The input |
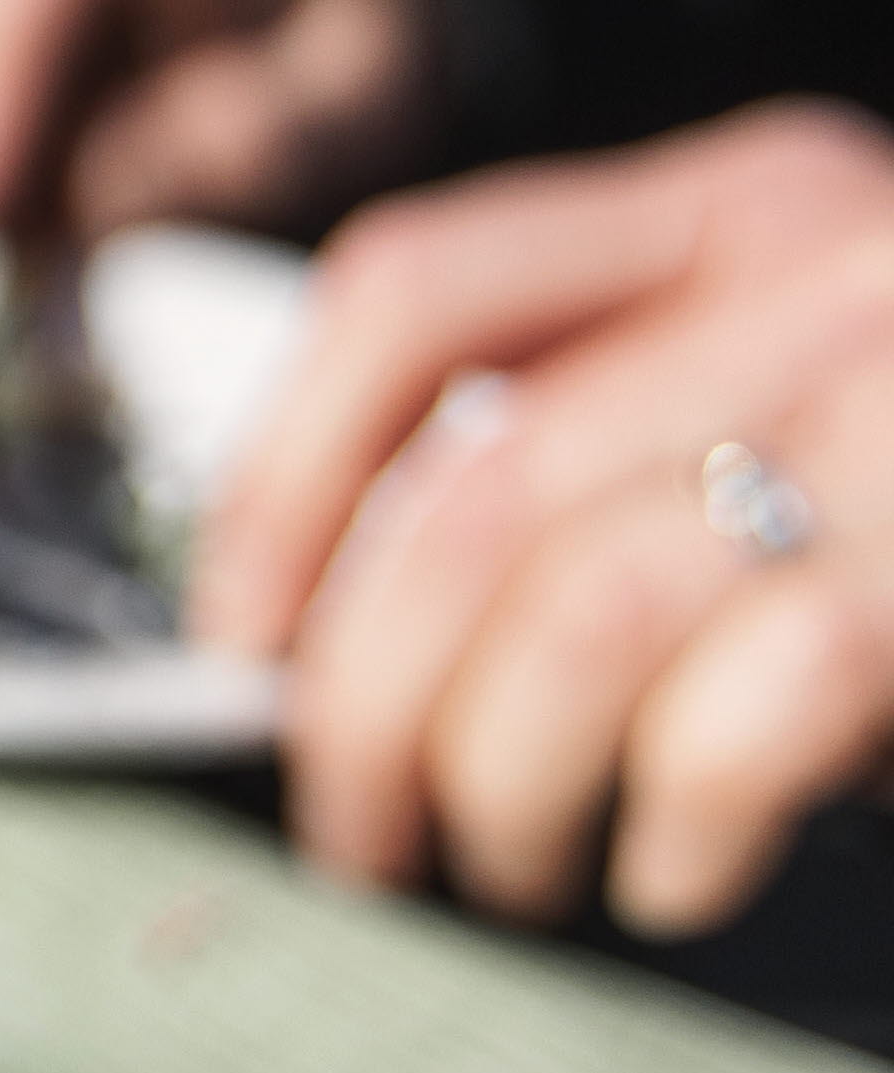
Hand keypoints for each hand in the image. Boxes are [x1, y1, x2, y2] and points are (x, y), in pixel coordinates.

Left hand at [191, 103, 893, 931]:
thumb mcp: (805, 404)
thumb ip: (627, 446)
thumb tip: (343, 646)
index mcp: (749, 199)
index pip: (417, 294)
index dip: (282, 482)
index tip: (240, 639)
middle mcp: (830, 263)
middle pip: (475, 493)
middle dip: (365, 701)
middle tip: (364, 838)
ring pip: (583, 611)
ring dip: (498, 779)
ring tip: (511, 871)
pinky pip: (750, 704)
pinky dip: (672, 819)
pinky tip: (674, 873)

What the task requires |
Here the job is to print the data above exactly, except for any pictures.

Problem solution |
Hand keypoints for each hand in the image. Boxes are [x1, y1, x2, y2] and points are (x, y), in pixel coordinates.

Left hand at [191, 103, 893, 931]:
thumb mcp: (805, 404)
thumb ip: (627, 446)
thumb tip: (343, 646)
index mcp: (749, 199)
index pip: (417, 294)
index dip: (282, 482)
index tip: (240, 639)
middle mcp: (830, 263)
middle pip: (475, 493)
middle dip: (365, 701)
middle tip: (364, 838)
ring pip: (583, 611)
ring dip: (498, 779)
ring tip: (511, 871)
pinky pip: (750, 704)
pinky dip: (672, 819)
pinky tip: (674, 873)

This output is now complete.